Após condenações, ex-presidente e outros réus continuam a receber altos salários.

Salários de Bolsonaro e outros condenados seguem recebendo normalmente
Apesar da determinação do ministro do Supremo Tribunal Federal (STF), Alexandre de Moraes, para o cumprimento das penas de Jair Bolsonaro e dos demais condenados pela tentativa de golpe de 2023, os pagamentos de seus salários continuam normalmente. Em setembro, os réus receberam juntos cerca de R$ 200 mil, conforme dados públicos levantados por um veículo de comunicação.
Detalhes das remunerações dos condenados
Dentre os condenados, Jair Bolsonaro se destaca por receber o valor mais alto. Contabilizando os descontos, em setembro, o ex-presidente recebeu R$ 33,8 mil do Partido Liberal (PL) e duas aposentadorias que somam R$ 37 mil, totalizando R$ 70,8 mil. Os demais integrantes do chamado “núcleo 1” também têm remunerações elevadas, com valores que giram em torno de R$ 25 mil.
Situação dos demais condenados
Os outros condenados, como Paulo Sérgio Nogueira, Walter Braga Netto, Augusto Heleno e o almirante Almir Garnier, recebem salários na faixa de R$ 25 mil. Essa situação se dá mesmo após as condenações, o que gerou debate sobre a ética ao se manter esses pagamentos em meio a processos judiciais.

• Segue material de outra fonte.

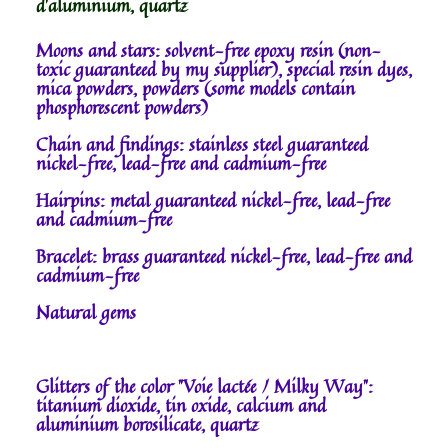
d'aluminium, quartz
Moons and stars: solvent-free epoxy resin (non-
toxic guaranteed by my supplier), special resin dyes,
mica powders, powders (some models contain
phosphorescent powders)
Chain and findings: stainless steel guaranteed
nickel-free, lead-free and cadmium-free
Hairpins: metal guaranteed nickel-free, lead-free
and cadmium-free
Bracelet: brass guaranteed nickel-free, lead-free and
cadmium-free
Natural gems
Glitters of the color "Voie lactée / Milky Way":
titanium dioxide, tin oxide, calcium and
aluminium borosilicate, quartz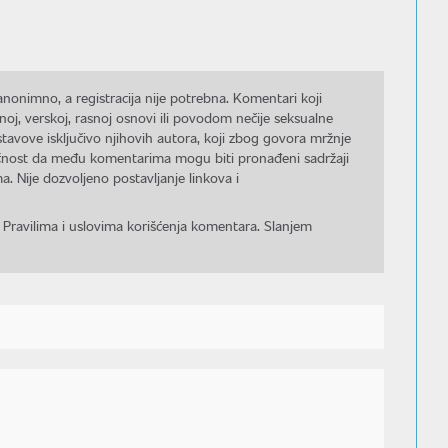
nonimno, a registracija nije potrebna. Komentari koji
noj, verskoj, rasnoj osnovi ili povodom nečije seksualne
stavove isključivo njihovih autora, koji zbog govora mržnje
gućnost da među komentarima mogu biti pronađeni sadržaji
a. Nije dozvoljeno postavljanje linkova i
 Pravilima i uslovima korišćenja komentara. Slanjem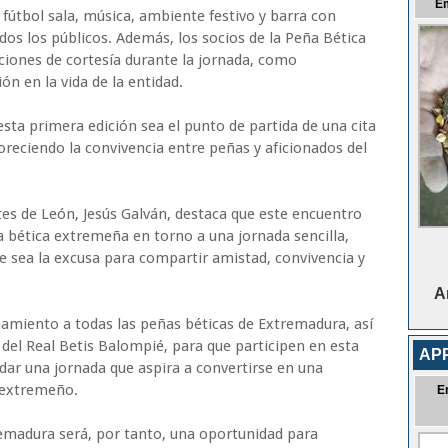
E
fútbol sala, música, ambiente festivo y barra con
dos los públicos. Además, los socios de la Peña Bética
ciones de cortesía durante la jornada, como
ón en la vida de la entidad.
sta primera edición sea el punto de partida de una cita
reciendo la convivencia entre peñas y aficionados del
tes de León, Jesús Galván, destaca que este encuentro
lia bética extremeña en torno a una jornada sencilla,
te sea la excusa para compartir amistad, convivencia y
A
amiento a todas las peñas béticas de Extremadura, así
del Real Betis Balompié, para que participen en esta
AP
dar una jornada que aspira a convertirse en una
a extremeño.
E
remadura será, por tanto, una oportunidad para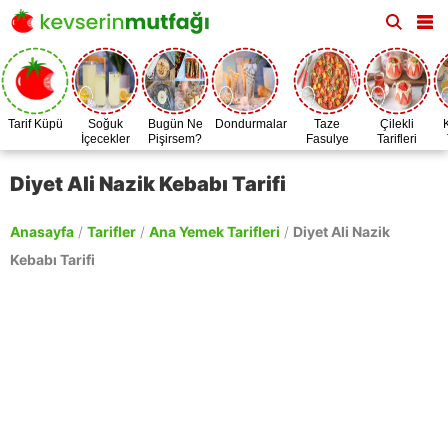
Tarif Küpü
Soğuk
Bugün Ne
Dondurmalar
Taze
Çilekli
İçecekler
Pişirsem?
Fasulye
Tarifleri
Zamanı
Diyet Ali Nazik Kebabı Tarifi
Anasayfa
/
Tarifler
/
Ana Yemek Tarifleri
/
Diyet Ali Nazik
Kebabı Tarifi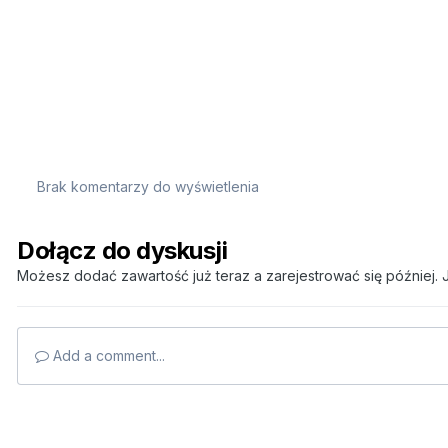
Brak komentarzy do wyświetlenia
Dołącz do dyskusji
Możesz dodać zawartość już teraz a zarejestrować się później. J
Add a comment...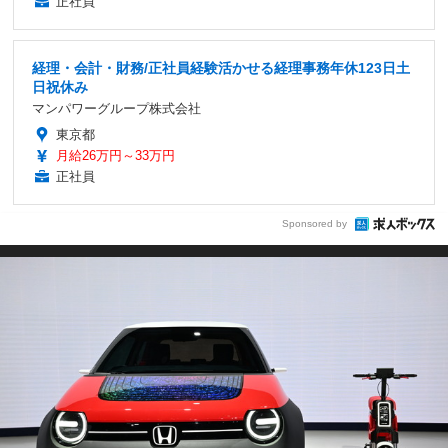
正社員
経理・会計・財務/正社員経験活かせる経理事務年休123日土
日祝休み
マンパワーグループ株式会社
東京都
月給26万円～33万円
正社員
Sponsored by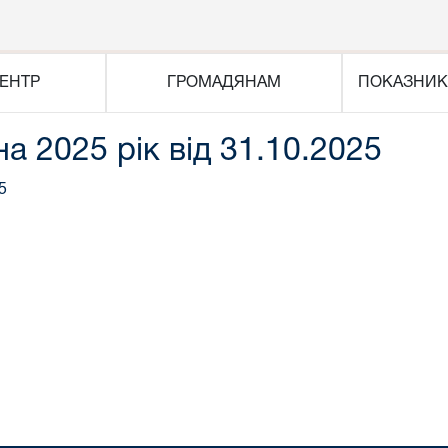
ЕНТР
ГРОМАДЯНАМ
ПОКАЗНИК
на 2025 рік від 31.10.2025
5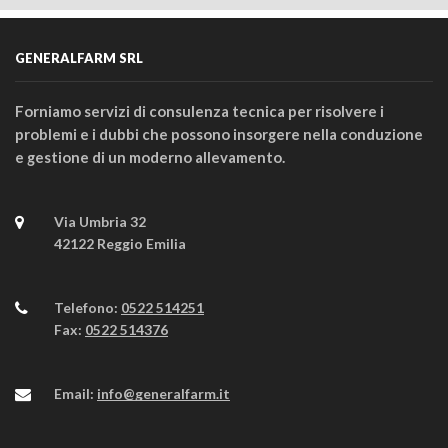
GENERALFARM SRL
Forniamo servizi di consulenza tecnica per risolvere i
problemi e i dubbi che possono insorgere nella conduzione
e gestione di un moderno allevamento.
Via Umbria 32
42122 Reggio Emilia
Telefono:
0522 514251
Fax:
0522 514376
Email:
info@generalfarm.it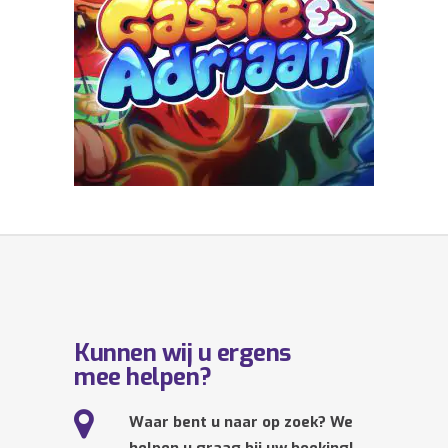
Kunnen wij u ergens
mee helpen?
Waar bent u naar op zoek? We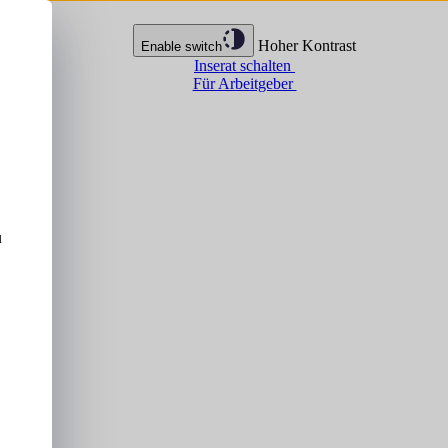
Hoher Kontrast
Enable switch
Inserat schalten
Für Arbeitgeber
u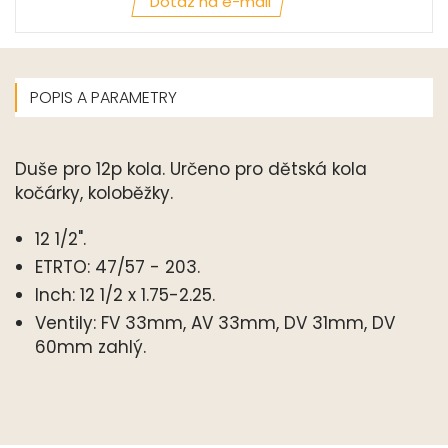
Dotaz na e-mail
POPIS A PARAMETRY
Duše pro 12p kola. Určeno pro dětská kola
kočárky, koloběžky.
12 1/2".
ETRTO: 47/57 - 203.
Inch: 12 1/2 x 1.75-2.25.
Ventily: FV 33mm, AV 33mm, DV 31mm, DV
60mm zahlý.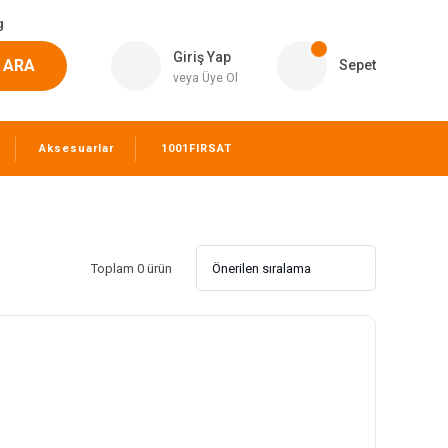
g
Giriş Yap
ARA
Sepet
veya Üye Ol
Aksesuarlar
1001FIRSAT
Toplam 0 ürün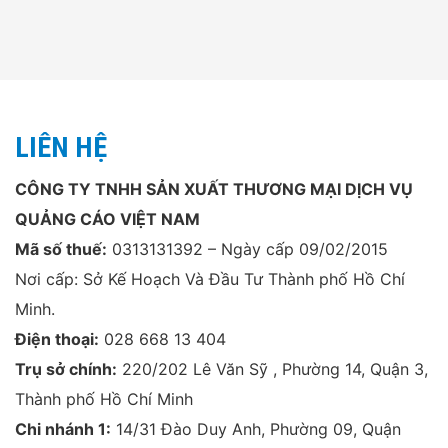
LIÊN HỆ
CÔNG TY TNHH SẢN XUẤT THƯƠNG MẠI DỊCH VỤ
QUẢNG CÁO VIỆT NAM
Mã số thuế:
0313131392 – Ngày cấp 09/02/2015
Nơi cấp: Sở Kế Hoạch Và Đầu Tư Thành phố Hồ Chí
Minh.
Điện thoại:
028 668 13 404
Trụ sở chính:
220/202 Lê Văn Sỹ , Phường 14, Quận 3,
Thành phố Hồ Chí Minh
Chi nhánh 1:
14/31 Đào Duy Anh, Phường 09, Quận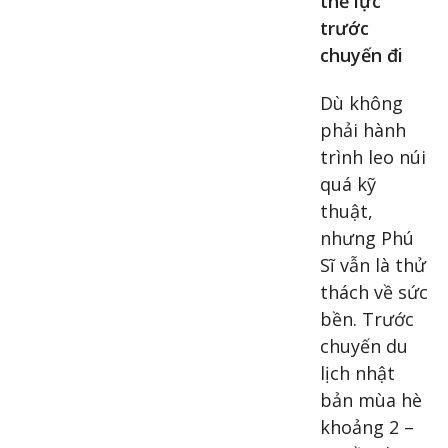
thể lực
trước
chuyến đi
Dù không
phải hành
trình leo núi
quá kỹ
thuật,
nhưng Phú
Sĩ vẫn là thử
thách về sức
bền. Trước
chuyến du
lịch nhật
bản mùa hè
khoảng 2 –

Possíveis consequências futuras
Com a decisão do STF, os militares condenados poderão ter seus casos analisados pelo Superior Tribunal Militar (STM) no próximo ano, que decidirá sobre eventual perda de posto e patente. Contudo, mesmo que as penas sejam aplicadas, isso não significa que perderão automaticamente suas aposentadorias ou salários, o que levanta questões sobre a justiça e a responsabilidade dos altos funcionários públicos.
Valores recebidos por cada condenado
- Jair Bolsonaro: R$ 33,8 mil (PL) + R$ 9,5 mil (Exército) + R$ 27,5 mil (Câmara)
- Walter Braga Netto: R$ 25 mil (Exército)
- Augusto Heleno: R$ 24,9 mil (Exército)
- Almir Garnier: R$ 25,6 mil (Marinha)
- Paulo Sérgio Nogueira: R$ 24,6 mil (Exército)
- Alexandre Ramagem: R$ 34,6 mil (Câmara)
A permanência desses pagamentos para indivíduos condenados gera um debate significativo sobre a ética e a responsabilidade no serviço público, especialmente em situações de condenação criminal.